Tomek nie daje się łatwo porwać plastycznej twórczości. O wiele bardziej od kolorowania, woli strugać patyki, stawiać budowle ze znalezionych na działce deseczek, sadzić rośliny i doglądać porządku w drewutni. Ma swój świat, zwykle bardzo daleki od tego, tworzonego na kartce papieru. Słowem-wytrychem, którym można do niego trafić bez przeszkód, jest "projekt". Pod wpływem natchnienia potrafi narysować schemat instalacji w wymyślonym przez siebie budynku albo poszczególne etapy powstawania elewacji. Robi to jeszcze niezdarnie, pokonując swoją dziecięcą nieporadność, szaloną fantazją i determinacją.

Lubi, kiedy książki traktują jego pasję poważnie, co niestety na obecnym etapie bywa bardzo trudne. Jego biblią od lat pozostaje "Uwaga, budowa!" i skrupulatnie kolekcjonowane zeszyty z serii "Mam przyjaciela". W internetowej księgarni z fascynacją przegląda obcojęzyczne poradniki dla studentów architektury, czując w sobie potencjał do wypełnienia zbyt trudnych jeszcze ćwiczeń.

"Pojazdy i nie tylko" czekały na niego ponad dwa lata, od momentu kiedy pierwszy raz wypatrzyłam je w księgarni. Są rodzajem notatnika z wyprawy, pisanym przez chłopca odwiedzającego ze swoimi rodzicami różne zakątki świata. Tradycyjna forma pamiętnika z podróży została przełamana nietypowym ujęciem tematu, bowiem każdy rozdział dotyczy pojazdu charakterystycznego dla danego państwa. Ciekawe opowieści uzupełniają szczegółowe rysunki i schematy, które można samodzielnie dokończyć, uzupełnić lub naszkicować w zaproponowany przez autorów sposób, najczęściej wyłącznie z użyciem ołówka i gumki. W tej chwili nadal są to zadania trochę na wyrost, ale zawsze wolę stawiać poprzeczkę nieco wyżej, zwłaszcza że w warstwie tekstowej książka nie nastręcza trudności sześcioipółlatkowi.
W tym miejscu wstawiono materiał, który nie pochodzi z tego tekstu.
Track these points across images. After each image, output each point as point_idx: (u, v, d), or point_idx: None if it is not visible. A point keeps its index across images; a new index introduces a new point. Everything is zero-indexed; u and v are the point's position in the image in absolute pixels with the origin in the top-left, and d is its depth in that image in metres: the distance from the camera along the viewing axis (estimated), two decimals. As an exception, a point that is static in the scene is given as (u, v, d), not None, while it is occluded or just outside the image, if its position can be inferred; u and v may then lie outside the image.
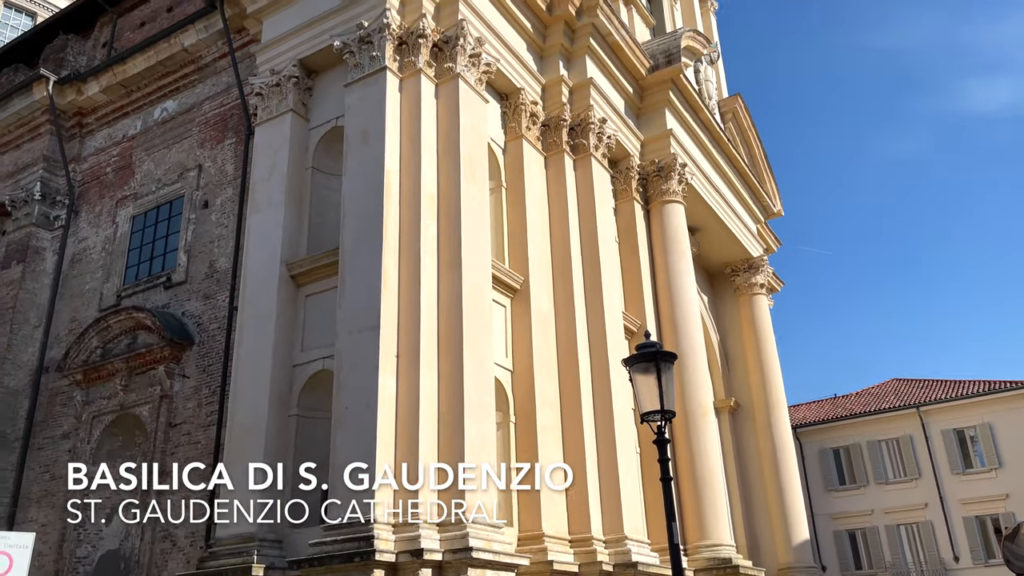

Miło jest przeglądać "Pojazdy i nie tylko", bo pomimo że zgromadzono tu naprawdę sporo informacji, nie przytłaczają formą jak wiele publikacji popularnonaukowych skierowanych do dzieci. Mam alergię na dziecięcą pstrokaciznę, która ku mojemu rozczarowaniu nadal święci triumfy, często jako wyraz najwyższego stopnia nowoczesności. Poprzez zaburzoną organizację tekstu, niejedna książka staje się nieczytelna i trudna w odbiorze. Tutaj piękne szkice pojazdów wykonane przez Ryszarda Niedzielskiego tworzą niepowtarzalny klimat, przenosząc czytelnika w najdalsze rejony świata. Na razie tylko jadąc palcem po załączonej mapce.